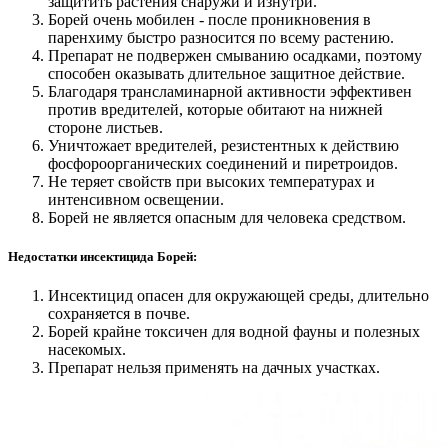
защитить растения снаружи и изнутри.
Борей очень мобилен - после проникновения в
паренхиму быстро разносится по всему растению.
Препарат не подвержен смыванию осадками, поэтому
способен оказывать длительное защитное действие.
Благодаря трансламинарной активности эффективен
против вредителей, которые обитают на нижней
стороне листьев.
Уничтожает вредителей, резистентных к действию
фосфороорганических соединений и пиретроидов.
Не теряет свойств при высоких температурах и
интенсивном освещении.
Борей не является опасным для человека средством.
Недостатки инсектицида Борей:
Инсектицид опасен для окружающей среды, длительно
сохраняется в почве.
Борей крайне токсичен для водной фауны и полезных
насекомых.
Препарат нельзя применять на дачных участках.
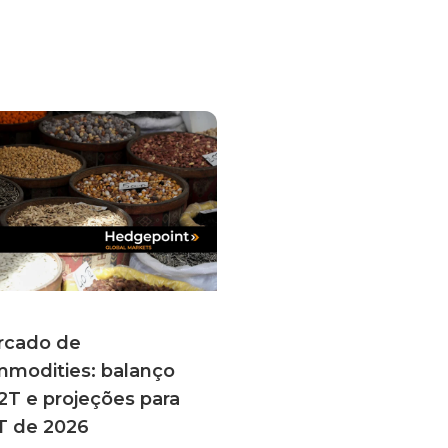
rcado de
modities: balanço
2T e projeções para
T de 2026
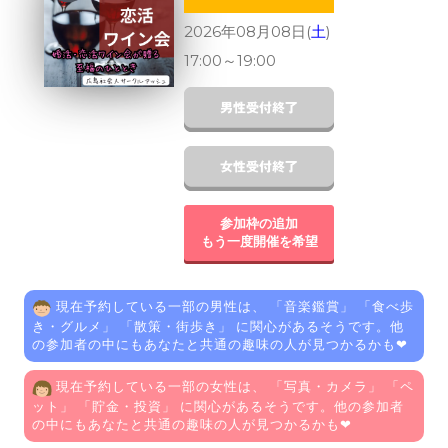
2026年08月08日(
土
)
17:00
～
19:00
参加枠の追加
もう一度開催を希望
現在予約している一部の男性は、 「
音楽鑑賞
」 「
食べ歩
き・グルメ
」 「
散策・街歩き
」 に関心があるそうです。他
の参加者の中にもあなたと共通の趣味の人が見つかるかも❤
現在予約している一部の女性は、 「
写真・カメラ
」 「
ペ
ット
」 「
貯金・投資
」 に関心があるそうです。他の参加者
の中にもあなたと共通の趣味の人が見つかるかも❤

---

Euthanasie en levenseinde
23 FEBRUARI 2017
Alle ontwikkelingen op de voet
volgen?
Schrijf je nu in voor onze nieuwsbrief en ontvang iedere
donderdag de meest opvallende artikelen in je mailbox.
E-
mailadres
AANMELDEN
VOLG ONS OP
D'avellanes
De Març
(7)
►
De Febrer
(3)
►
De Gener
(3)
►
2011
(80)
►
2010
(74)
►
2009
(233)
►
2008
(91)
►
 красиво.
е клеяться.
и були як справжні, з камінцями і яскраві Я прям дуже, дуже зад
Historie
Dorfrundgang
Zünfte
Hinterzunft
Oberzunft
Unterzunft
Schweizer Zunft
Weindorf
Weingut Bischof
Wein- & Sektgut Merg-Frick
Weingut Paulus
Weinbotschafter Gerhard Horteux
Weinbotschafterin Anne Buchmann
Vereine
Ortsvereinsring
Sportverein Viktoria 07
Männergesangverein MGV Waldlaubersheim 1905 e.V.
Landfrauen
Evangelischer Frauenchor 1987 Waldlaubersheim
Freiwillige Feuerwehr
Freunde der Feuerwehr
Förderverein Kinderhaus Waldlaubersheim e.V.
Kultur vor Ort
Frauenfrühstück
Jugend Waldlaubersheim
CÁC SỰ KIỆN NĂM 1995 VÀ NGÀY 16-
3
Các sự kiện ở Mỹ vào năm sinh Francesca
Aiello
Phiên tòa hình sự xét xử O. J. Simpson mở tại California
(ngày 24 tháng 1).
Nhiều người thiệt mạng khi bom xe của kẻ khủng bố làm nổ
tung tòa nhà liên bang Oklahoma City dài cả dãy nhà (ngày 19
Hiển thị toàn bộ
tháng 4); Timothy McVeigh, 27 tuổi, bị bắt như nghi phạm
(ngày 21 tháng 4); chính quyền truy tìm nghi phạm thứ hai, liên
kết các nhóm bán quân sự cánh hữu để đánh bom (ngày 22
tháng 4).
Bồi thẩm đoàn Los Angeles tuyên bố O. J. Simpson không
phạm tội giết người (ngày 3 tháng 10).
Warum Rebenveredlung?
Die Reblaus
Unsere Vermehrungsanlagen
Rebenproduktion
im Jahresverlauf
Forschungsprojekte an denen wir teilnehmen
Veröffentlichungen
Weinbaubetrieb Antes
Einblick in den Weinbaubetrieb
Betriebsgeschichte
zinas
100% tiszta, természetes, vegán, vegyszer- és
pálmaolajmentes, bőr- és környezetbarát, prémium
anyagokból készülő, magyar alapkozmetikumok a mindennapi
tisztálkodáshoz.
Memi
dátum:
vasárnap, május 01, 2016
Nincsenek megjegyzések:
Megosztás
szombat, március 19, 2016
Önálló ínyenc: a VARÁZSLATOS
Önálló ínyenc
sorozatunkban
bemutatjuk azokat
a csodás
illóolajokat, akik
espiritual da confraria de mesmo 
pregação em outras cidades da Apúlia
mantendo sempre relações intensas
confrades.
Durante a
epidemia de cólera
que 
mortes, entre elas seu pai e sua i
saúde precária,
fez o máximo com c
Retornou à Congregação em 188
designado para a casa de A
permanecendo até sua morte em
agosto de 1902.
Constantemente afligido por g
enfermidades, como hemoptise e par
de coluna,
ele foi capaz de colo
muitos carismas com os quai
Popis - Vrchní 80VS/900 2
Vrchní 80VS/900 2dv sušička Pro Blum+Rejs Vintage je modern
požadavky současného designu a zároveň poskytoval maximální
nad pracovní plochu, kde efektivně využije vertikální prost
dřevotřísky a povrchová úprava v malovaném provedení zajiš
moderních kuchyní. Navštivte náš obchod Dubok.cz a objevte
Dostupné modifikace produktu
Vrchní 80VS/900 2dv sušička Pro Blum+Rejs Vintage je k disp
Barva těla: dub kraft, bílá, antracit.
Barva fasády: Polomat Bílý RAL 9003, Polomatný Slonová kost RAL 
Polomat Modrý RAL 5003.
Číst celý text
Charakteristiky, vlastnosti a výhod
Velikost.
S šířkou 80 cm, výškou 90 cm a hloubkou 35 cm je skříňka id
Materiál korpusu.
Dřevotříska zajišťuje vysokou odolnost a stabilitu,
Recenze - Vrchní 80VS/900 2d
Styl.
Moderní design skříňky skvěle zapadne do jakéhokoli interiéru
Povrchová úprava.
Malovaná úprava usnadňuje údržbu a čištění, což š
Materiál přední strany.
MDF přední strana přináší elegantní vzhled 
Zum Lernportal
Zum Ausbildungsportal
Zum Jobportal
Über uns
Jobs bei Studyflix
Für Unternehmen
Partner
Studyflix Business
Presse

==

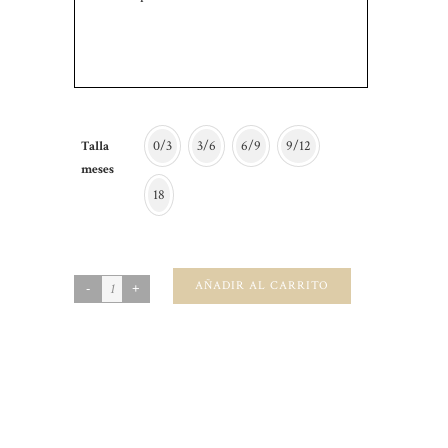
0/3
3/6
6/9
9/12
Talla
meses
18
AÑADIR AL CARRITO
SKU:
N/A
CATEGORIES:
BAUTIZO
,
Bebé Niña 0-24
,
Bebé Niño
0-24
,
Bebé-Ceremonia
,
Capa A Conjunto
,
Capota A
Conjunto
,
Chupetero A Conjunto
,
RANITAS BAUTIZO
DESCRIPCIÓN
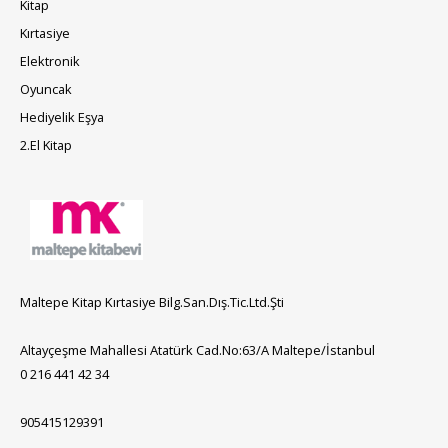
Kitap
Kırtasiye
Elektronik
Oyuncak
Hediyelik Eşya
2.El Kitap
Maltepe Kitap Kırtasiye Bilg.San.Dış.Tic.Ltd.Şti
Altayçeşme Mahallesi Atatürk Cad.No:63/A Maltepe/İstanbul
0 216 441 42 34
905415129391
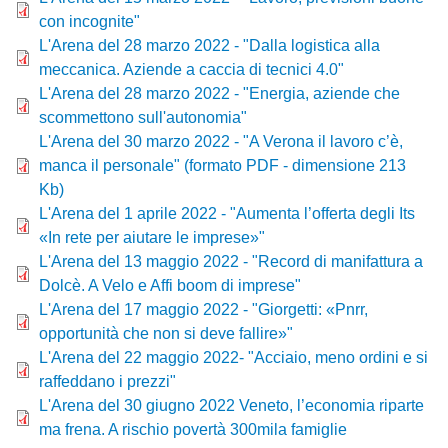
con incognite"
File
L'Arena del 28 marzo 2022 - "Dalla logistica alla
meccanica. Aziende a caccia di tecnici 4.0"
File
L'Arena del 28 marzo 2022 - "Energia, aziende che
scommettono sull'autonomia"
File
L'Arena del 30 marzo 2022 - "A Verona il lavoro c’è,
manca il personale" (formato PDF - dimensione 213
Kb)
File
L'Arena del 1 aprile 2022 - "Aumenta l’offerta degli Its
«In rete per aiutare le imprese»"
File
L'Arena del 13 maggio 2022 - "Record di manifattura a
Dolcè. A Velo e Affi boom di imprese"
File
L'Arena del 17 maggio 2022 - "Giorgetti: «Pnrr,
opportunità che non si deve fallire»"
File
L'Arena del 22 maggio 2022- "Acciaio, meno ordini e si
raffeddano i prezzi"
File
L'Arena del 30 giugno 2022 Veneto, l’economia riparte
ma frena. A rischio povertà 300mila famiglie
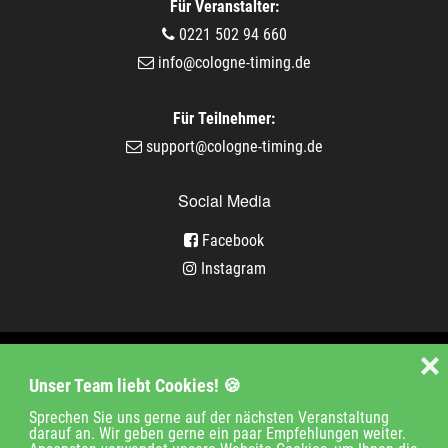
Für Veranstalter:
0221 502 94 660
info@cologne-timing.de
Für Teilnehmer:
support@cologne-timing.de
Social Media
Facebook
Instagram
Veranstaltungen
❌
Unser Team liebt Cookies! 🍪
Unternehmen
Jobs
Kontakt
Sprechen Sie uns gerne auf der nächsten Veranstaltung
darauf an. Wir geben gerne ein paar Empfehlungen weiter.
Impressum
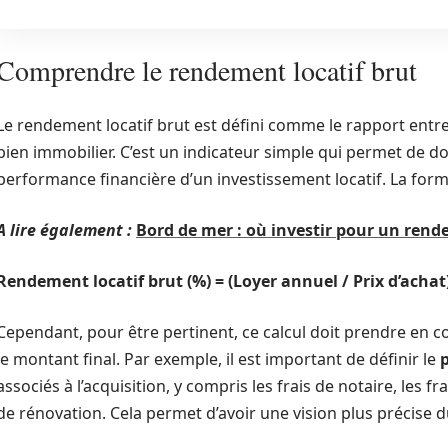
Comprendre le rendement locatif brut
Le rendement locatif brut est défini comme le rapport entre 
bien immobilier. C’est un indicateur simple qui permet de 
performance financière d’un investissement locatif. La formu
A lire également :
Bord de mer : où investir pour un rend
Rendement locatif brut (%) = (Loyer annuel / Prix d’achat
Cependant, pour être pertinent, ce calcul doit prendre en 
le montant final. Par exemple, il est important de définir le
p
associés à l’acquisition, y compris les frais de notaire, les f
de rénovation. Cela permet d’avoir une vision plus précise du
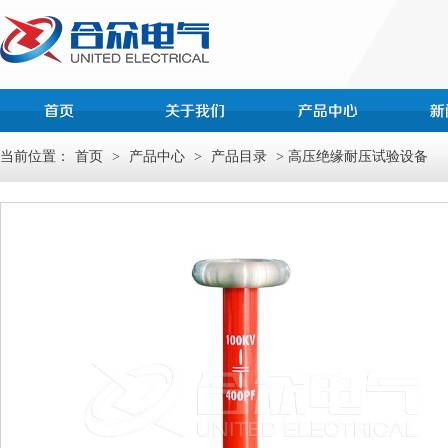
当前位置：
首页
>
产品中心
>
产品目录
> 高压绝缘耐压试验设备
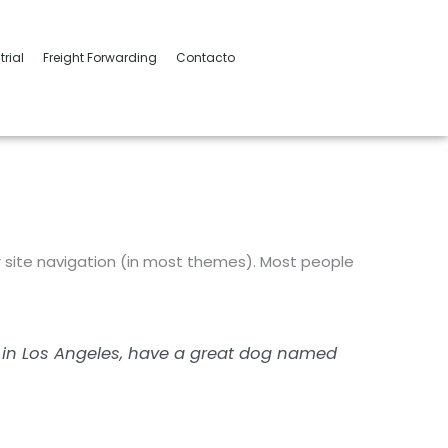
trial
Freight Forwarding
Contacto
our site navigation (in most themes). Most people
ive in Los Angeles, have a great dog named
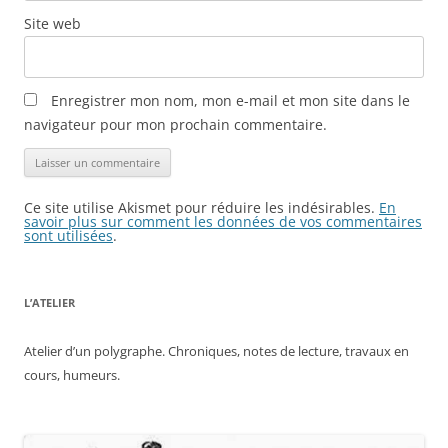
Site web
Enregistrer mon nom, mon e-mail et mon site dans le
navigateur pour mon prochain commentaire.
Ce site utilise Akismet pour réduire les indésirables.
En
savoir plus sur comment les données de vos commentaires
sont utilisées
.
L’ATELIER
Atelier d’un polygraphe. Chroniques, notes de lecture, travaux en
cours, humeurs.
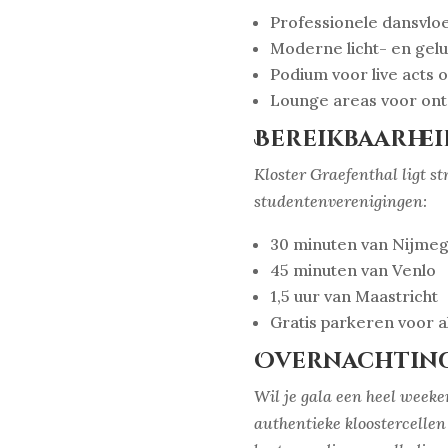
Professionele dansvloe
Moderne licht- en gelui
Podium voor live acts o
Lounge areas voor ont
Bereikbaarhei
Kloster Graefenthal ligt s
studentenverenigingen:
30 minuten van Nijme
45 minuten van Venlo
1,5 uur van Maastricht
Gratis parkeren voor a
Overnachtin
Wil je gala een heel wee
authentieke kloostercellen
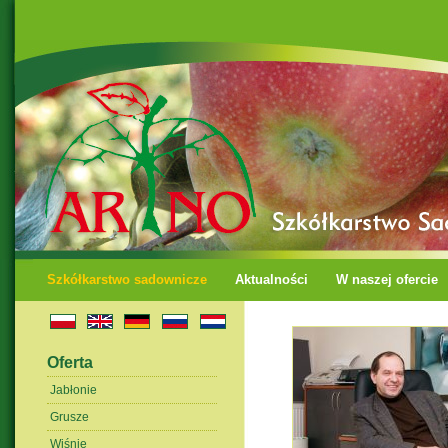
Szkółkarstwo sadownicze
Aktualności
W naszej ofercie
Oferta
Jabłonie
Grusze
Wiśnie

_WHAT THIS TASK INVOLVES_:
Above this task is a listing. Restate, word for word and with nothing added, the lines from the one with "защитить растения снаружи и изнутри." through the one with "Борей крайне токсичен".

_OUTPUT OF THE TASK_:
защитить растения снаружи и изнутри.
Борей очень мобилен - после проникновения в
паренхиму быстро разносится по всему растению.
Препарат не подвержен смыванию осадками, поэтому
способен оказывать длительное защитное действие.
Благодаря трансламинарной активности эффективен
против вредителей, которые обитают на нижней
стороне листьев.
Уничтожает вредителей, резистентных к действию
фосфороорганических соединений и пиретроидов.
Не теряет свойств при высоких температурах и
интенсивном освещении.
Борей не является опасным для человека средством.
Недостатки инсектицида Борей:
Инсектицид опасен для окружающей среды, длительно
сохраняется в почве.
Борей крайне токсичен для водной фауны и полезных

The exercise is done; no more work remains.